Keep away from frosts.
In areas Auckland and North, they will be fine if kept close to the house in the Winter.
In areas further South, bring them indoors or into a conservatory to over Winter.
Growth usually begins in Spring, after they have flowered.
This usually starts as a small shoot from the base of the plant.
The young shoot is vulnerable to slugs and snails at this stage, so lay plenty of bait.
As the shoot grows, the plant also grows roots.
If it seems potbound, with roots growing out of the pot into the air, now is a good time to pot it on to a larger container.
Start watering the plant, initially once a week, but gradually increasing, as the weather warms, to daily in late Spring.
Feed everytime you water with a weak liquid fertiliser, around quarter strength.
Alternatively, feed with a 6 month slow release fertilizer, such as Osmocote, which will be sufficient for the year.
Follow the manufacturer's instructions, or if there is none specifically for orchids, feed at half the recommended strength.
The shoot eventually grows into a cane, technically, an elongated pseudobulbs.
During the Summer, the leaves continue to feed the cane, and the aim is to grow it large enough to flower.

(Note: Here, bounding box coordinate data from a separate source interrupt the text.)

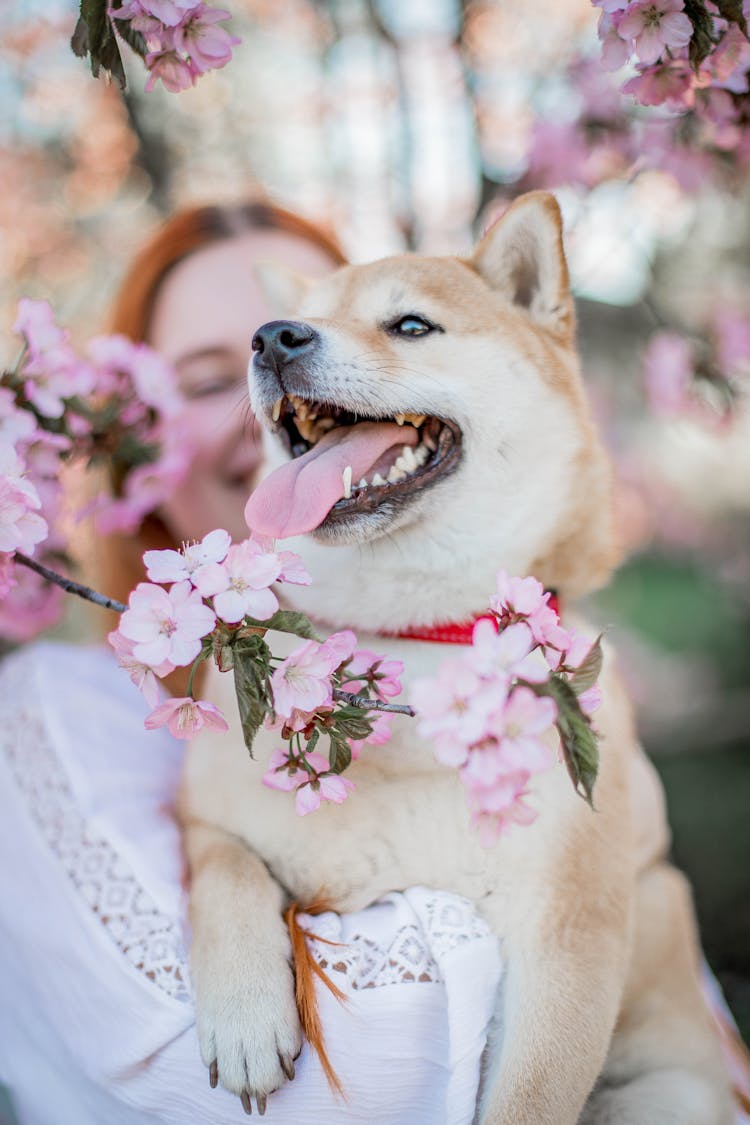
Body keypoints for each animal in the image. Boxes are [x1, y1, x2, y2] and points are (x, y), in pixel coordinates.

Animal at [179, 195, 733, 1125]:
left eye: (410, 324)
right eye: (301, 315)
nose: (272, 337)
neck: (410, 638)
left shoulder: (568, 931)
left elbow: (532, 1095)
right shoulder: (203, 811)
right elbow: (223, 868)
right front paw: (246, 1012)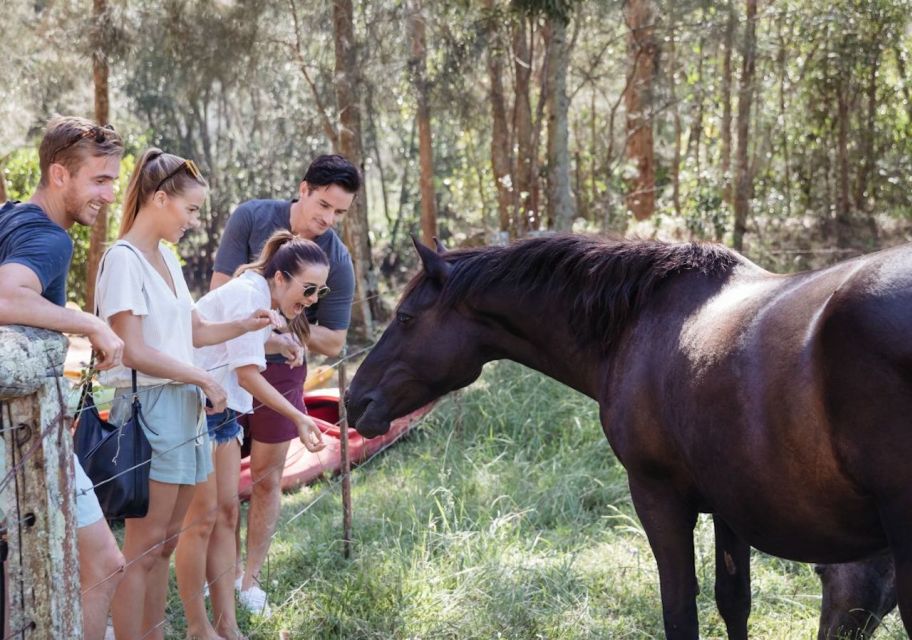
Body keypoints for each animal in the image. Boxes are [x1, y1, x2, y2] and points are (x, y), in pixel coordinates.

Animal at [346, 238, 908, 636]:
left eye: (405, 318)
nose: (355, 401)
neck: (638, 322)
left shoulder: (658, 497)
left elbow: (680, 612)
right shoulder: (729, 507)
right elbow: (733, 603)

The canes will keep growing throughout the Summer, and only stops growing when colder weather sets in.
Older canes may lose their leaves, this is normal.
Do NOT cut off older canes as these will continue to flower.

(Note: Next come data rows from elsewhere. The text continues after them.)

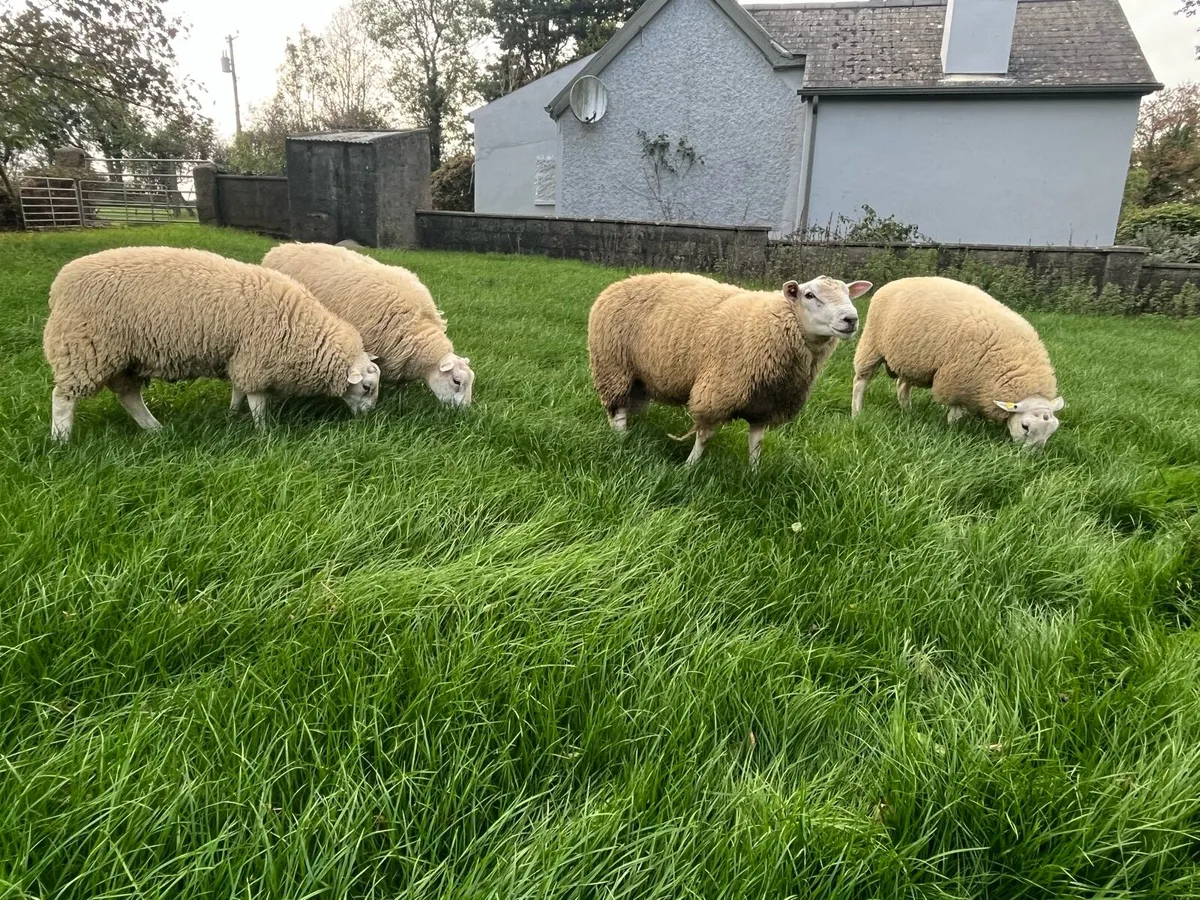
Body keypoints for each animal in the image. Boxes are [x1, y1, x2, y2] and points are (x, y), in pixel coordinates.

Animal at [43, 246, 381, 442]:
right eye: (366, 387)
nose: (368, 419)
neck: (300, 324)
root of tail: (59, 285)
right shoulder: (255, 359)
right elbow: (256, 399)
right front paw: (264, 430)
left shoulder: (239, 357)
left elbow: (238, 390)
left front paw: (232, 414)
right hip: (84, 348)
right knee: (63, 398)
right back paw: (60, 440)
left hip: (125, 360)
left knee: (129, 397)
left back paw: (154, 429)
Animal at [587, 272, 871, 467]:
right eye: (809, 295)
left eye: (848, 294)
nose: (850, 319)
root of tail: (619, 283)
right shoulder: (716, 393)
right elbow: (704, 436)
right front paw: (689, 467)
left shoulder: (765, 405)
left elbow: (756, 443)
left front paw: (753, 474)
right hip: (613, 366)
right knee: (617, 409)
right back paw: (621, 439)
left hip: (637, 378)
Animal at [850, 276, 1064, 449]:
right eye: (1025, 426)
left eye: (1052, 430)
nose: (1030, 457)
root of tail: (896, 282)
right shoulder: (956, 381)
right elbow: (955, 413)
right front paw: (953, 430)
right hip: (871, 344)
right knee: (860, 382)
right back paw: (857, 413)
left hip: (912, 359)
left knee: (902, 385)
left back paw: (908, 411)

Stop feeding at the end of Summer.
With the arrival of colder weather in the Autumn, gradually reduce watering to once a week.
When Winter sets in, be sure to protect the plants from frosts.
There will be little or no growth during Winter, so only water sparingly, just enough to keep the plants from drying out.
If grown outdoors, there is no need to water during Winter, and in fact, the plants benefit from protection against the rain.
Flowering is usually in the Spring, before growth starts.
The flowers are produced along the cane, usually on older canes that have lost their leaves.
Kei Kei is the Hawaiian word for babies.
In orchid culture, a kei kei is a an advantitious shoot growing usually on top of a pseudobulb.
It is so names because a kei kei will often grow roots and when detached, can be grown as a new orchid plant.
Some orchids kei kei more often than others, but the production of too many kei kei's usually means there is something wrong with the culture of the plant.
For example, if grown in too much shade, the plant will grow a kei kei in the place of a flower spike.
Plants with rotten roots will grow kei kei's as a means of survival.
Most healthy growing orchids should produce only 2-3 kei kei's a year.
Kei kei's should be removed from the parent plant as soon as they are large enough to pot, and have a few roots.
Leaving them on the parent plant makes the parent look untidy, and kei kei's are poor growers, often not flowering.
If you do not want too many orchids, you can detach the kei kei's at the time the plant is repotted, and plant the kei kei's beside the mother plant.
In time the growth will merge and you will end up with a very large and showy plant.